Tell us a little about your career journey and how you ended up where you are today.
I have been practicing law at my firm, Rubenstein Law, since shortly after taking the bar. I’ve been here for almost six years. I’m a plaintiff’s lawyer and practice personal injury. Growing up, my mother instilled in me a deep sense of social justice and I believe few occupations in America have more power to effect social justice than that of attorney. To be armed with the power to persuasively articulate complex issues in minimal terms while remaining truthful and faithful to the constitution is as much a privilege as it is an art, and nowhere in the world is this privilege and art better executed and more sophisticated than in America.

Every day, I have the opportunity to see that justice is served for someone who has suffered a loss. We have a beautiful justice system in America. If someone has done wrong by someone else, then – depending on the level of intent and the seriousness of the wrong – they will pay with their money or their liberty. I am on the money side of things. I make sure my clients receive compensation for their injuries. After criminal law, I believe personal injury plaintiff’s practice is one of the highest forms of justice in our system.

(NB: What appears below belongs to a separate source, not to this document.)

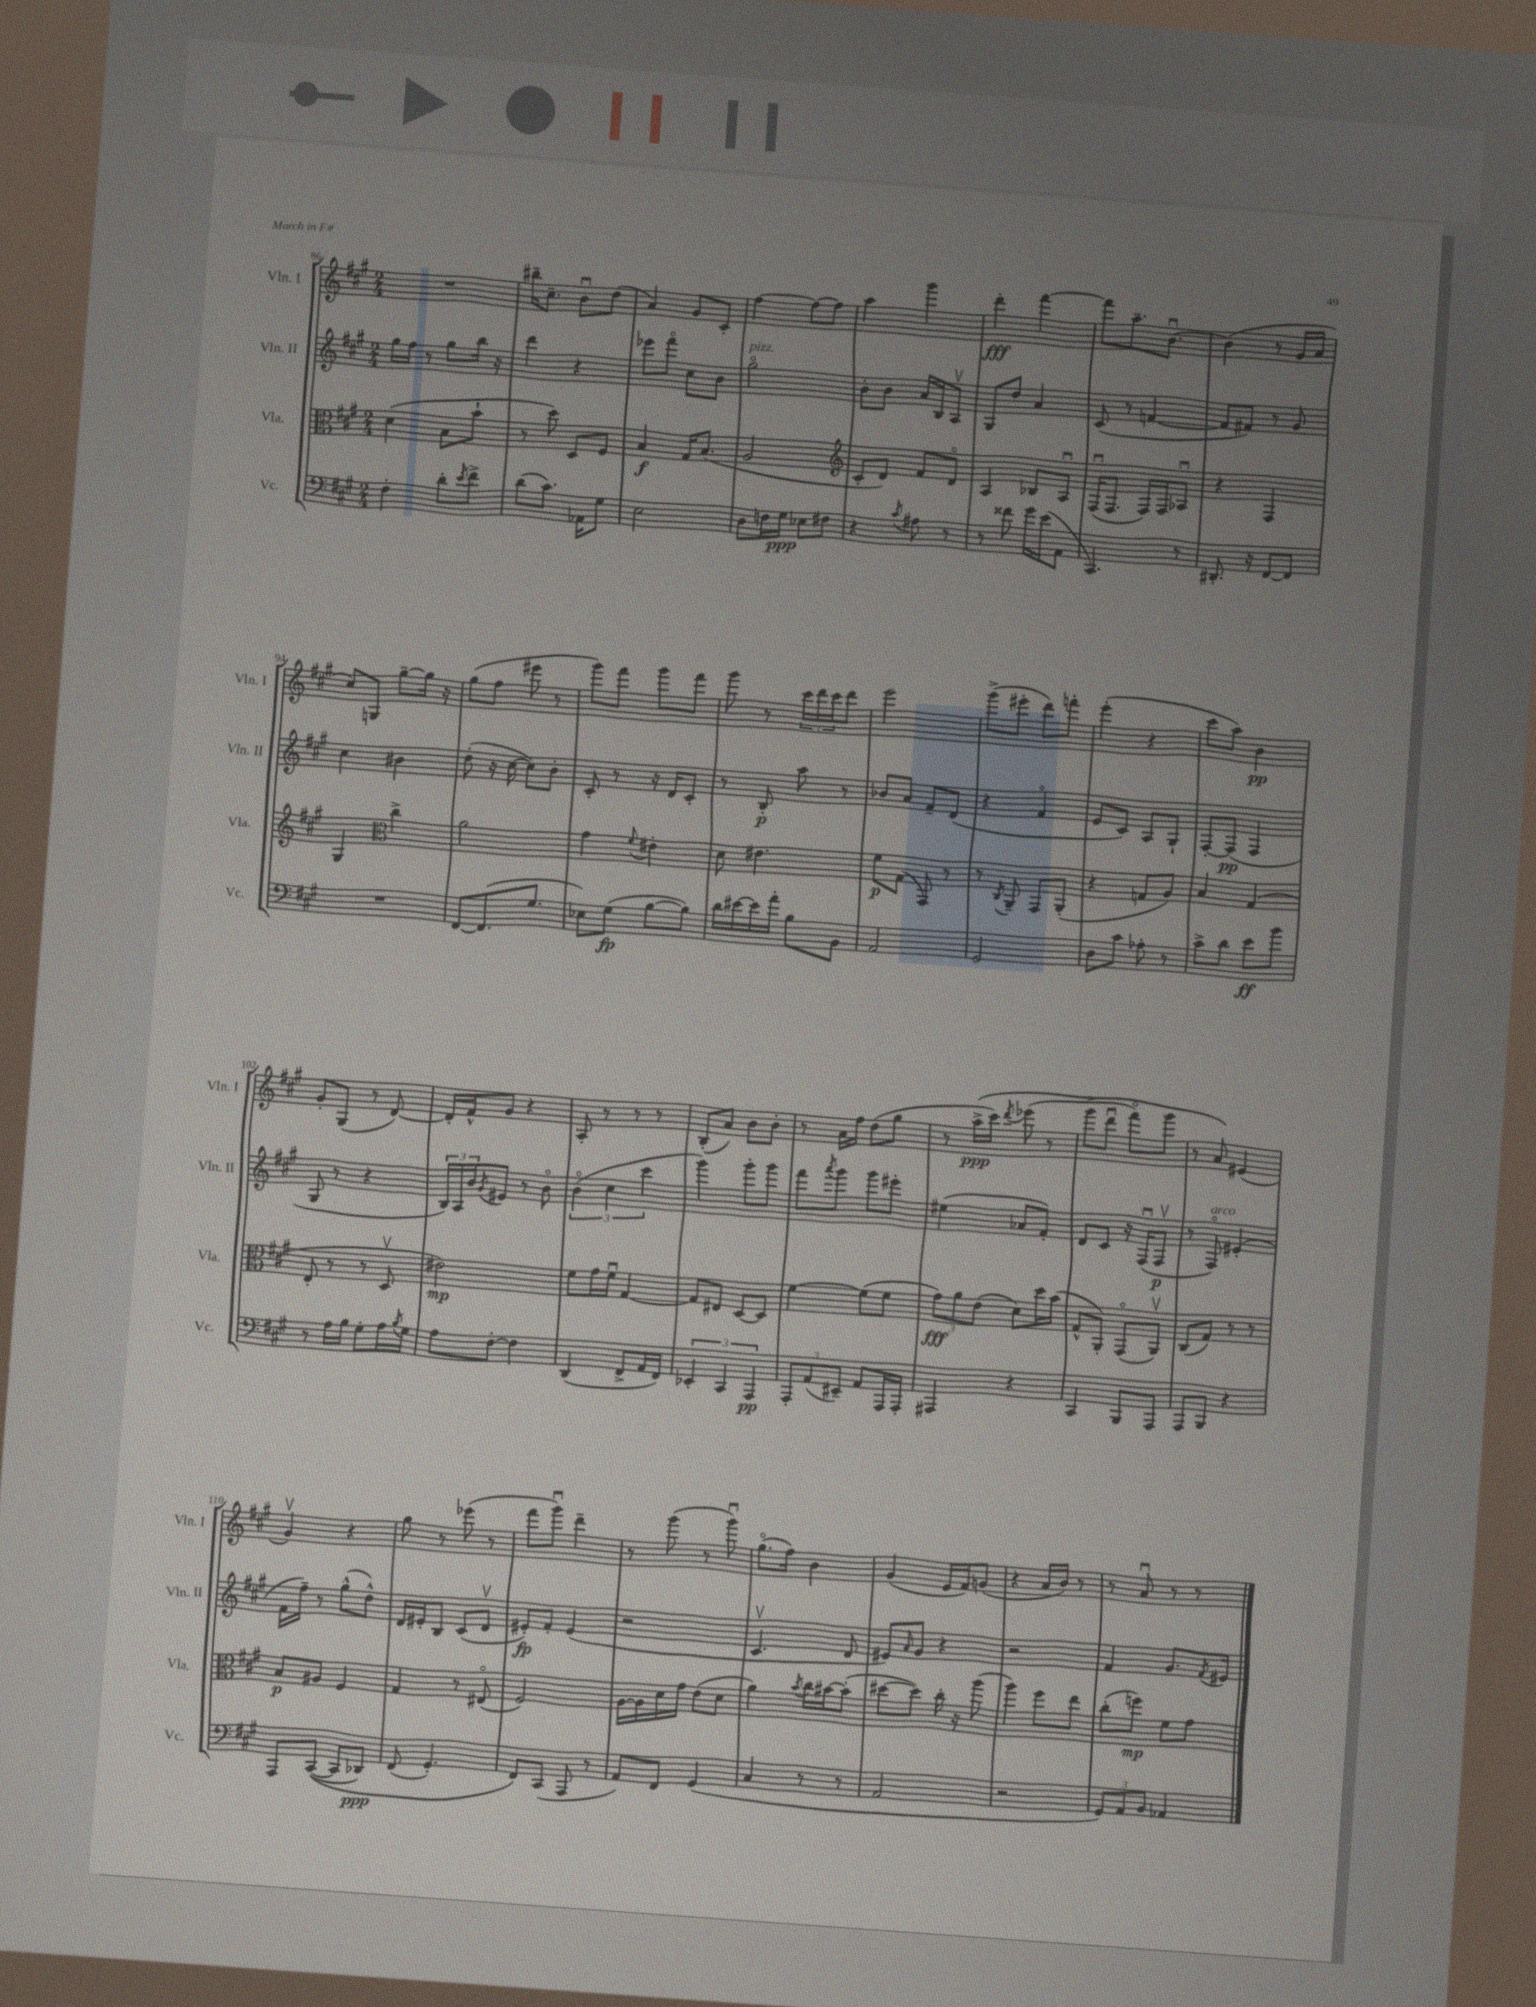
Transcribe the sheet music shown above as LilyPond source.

Did FIU support you in meeting your career goals? If so, how?
FIU Law gave me the fundamental tools I needed to do my job, no question. The guidance of a professor, Joni Armstrong Coffey, who is now the Broward County Attorney, helped lead me to personal injury. The network I formed at FIU Law has been indispensable to my success. My education at FIU Law was excellent, but the relationships and friendships I formed while there have proven to be the most profitable.

Can you tell us more about your volunteer work with Miami-Dade Animal Services (MDAS)?

I began volunteering at MDAS almost two years ago to honor the death of a beloved dog named Spenser. I had just taken up photography and decided to shoot portraits of the dogs and share them on social media, like Instagram, in an effort to get them adopted. I quickly found the portraits lacked depth and context. The majority of dogs in MDAS are suffering, yet the portraits did not convey that harsh reality. So my photography began to take a documentary turn. Many animal rights organizations target the shelter because it is a “kill” shelter, meaning that more than 10% of the dogs there are euthanized. They get a lot of flak for it. Once MDAS realized I was on their side, the staff gave me great access with my camera. Because MDAS cannot turn any dogs away, it becomes a matter of space. If one dog too many comes in, one dog must go. It is as sad as it is plain. My photography spanned about 6-8 months of my time there.

So far, what accomplishments are you most proud of and why?
I am most proud of my photography project because it may help dogs find homes and get out of MDAS or other shelters. I hope the New York Times article, this article, or any other coverage of my project will encourage a person to save a dog rather than buy one. The demand for a dog will be met with supply from either a breeder or a shelter. In the former scenario, one incentivizes the breeding of more dogs, in the latter, a dog is saved and space is freed up for another dog in need of rescue.

As an alumnus, how are you staying connected to FIU and why do you think this is a valuable connection to maintain?
Most of my legal professional network is comprised of FIU alumni and there are several FIU alums at my firm. I maintain strong contacts with many of my former classmates, now colleagues.

Any advice for students looking to get the most out of their time at FIU, both professionally and personally?
Remember that today’s classmate is tomorrow’s colleague, and to treat them both with the same level of respect.